Great Wall’s repairs are an uphill task
AS the first ray of sunshine reaches Donggou Village in Beijing’s Miyun District, Yang Chenghai and his fellow villagers walk behind 14 mules, each laden with bricks, and make their way up a hillside section of the Great Wall.
Since the start of this year, the renovation of a 1,000-meter section of the Great Wall in the north of Yang’s village has started. Because of steep mountain paths, animals are the only way to carry bricks to the top. A mule can only carry 12 bricks at a time, each weighing 10 kilograms.
Zheng Baoyong, head of the heritage management office of Miyun District, said that Miyun is home to one-third of Beijing’s Great Wall sections. Due to human destruction and natural weathering, some parts of the Great Wall are damaged or have collapsed, and they are in urgent need of renovation.
Repairs are difficult to complete, taking large amounts of manual labor and funding. Workers have to carry the bricks by hand when a mule fails to climb some of the steepest mountainsides.
“It is a very difficult and dangerous project.

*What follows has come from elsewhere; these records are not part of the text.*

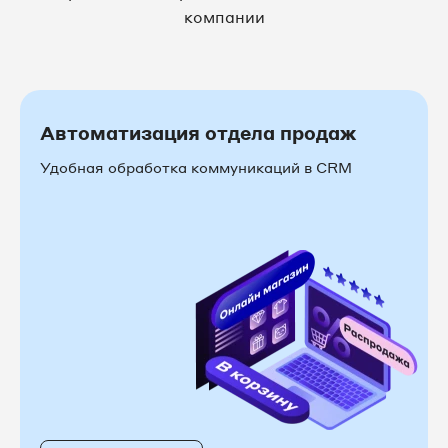
компании
Автоматизация отдела продаж
Удобная обработка коммуникаций в CRM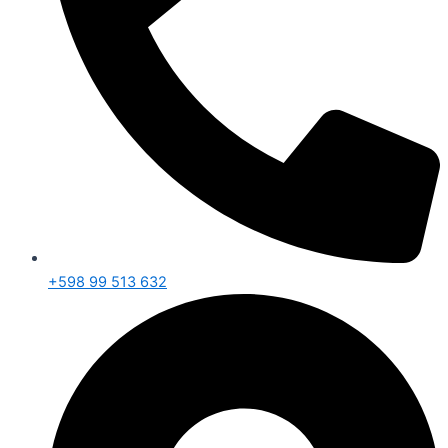
+598 99 513 632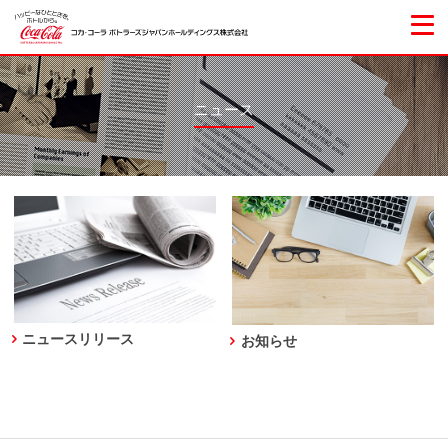
ニュース
ニュースリリース
お知らせ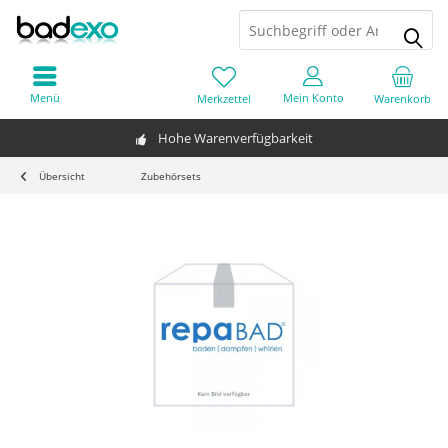
Menü
Mein Konto
Merkzettel
Warenkorb
Hohe Warenverfügbarkeit
Übersicht
Zubehörsets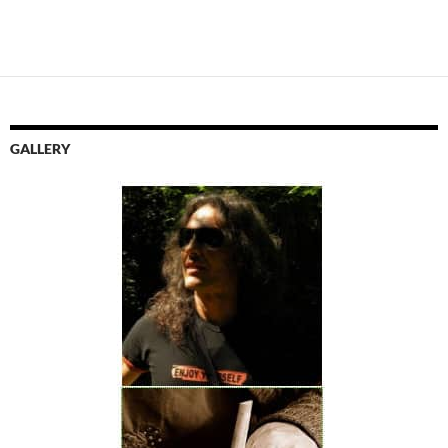
GALLERY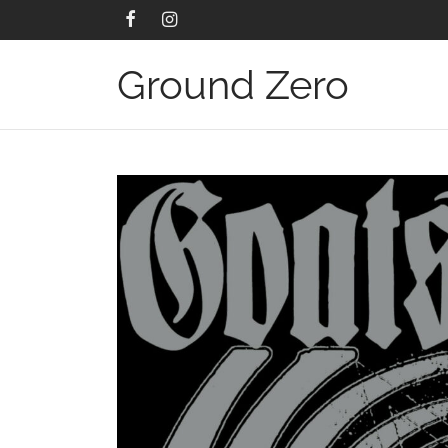
Ground Zero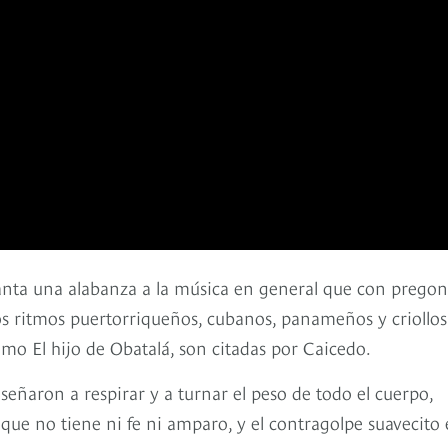
 canta una alabanza a la música en general que con pregon
os ritmos puertorriqueños, cubanos, panameños y criollos
como El hijo de Obatalá, son citadas por Caicedo.
señaron a respirar y a turnar el peso de todo el cuerpo,
, que no tiene ni fe ni amparo, y el contragolpe suavecito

We have around 50 workers now. Every day, they start their work at 5:30am and do not stop until dark. It is hard to hire workers,” said Zhang Baoru, who is in charge of the renovation project.
Yang and his mules transport bricks more than 10 times each day.
“It is very hard, but I know it is a good thing to do,” he said, letting the mules graze for a while before they go downhill to pick up more bricks.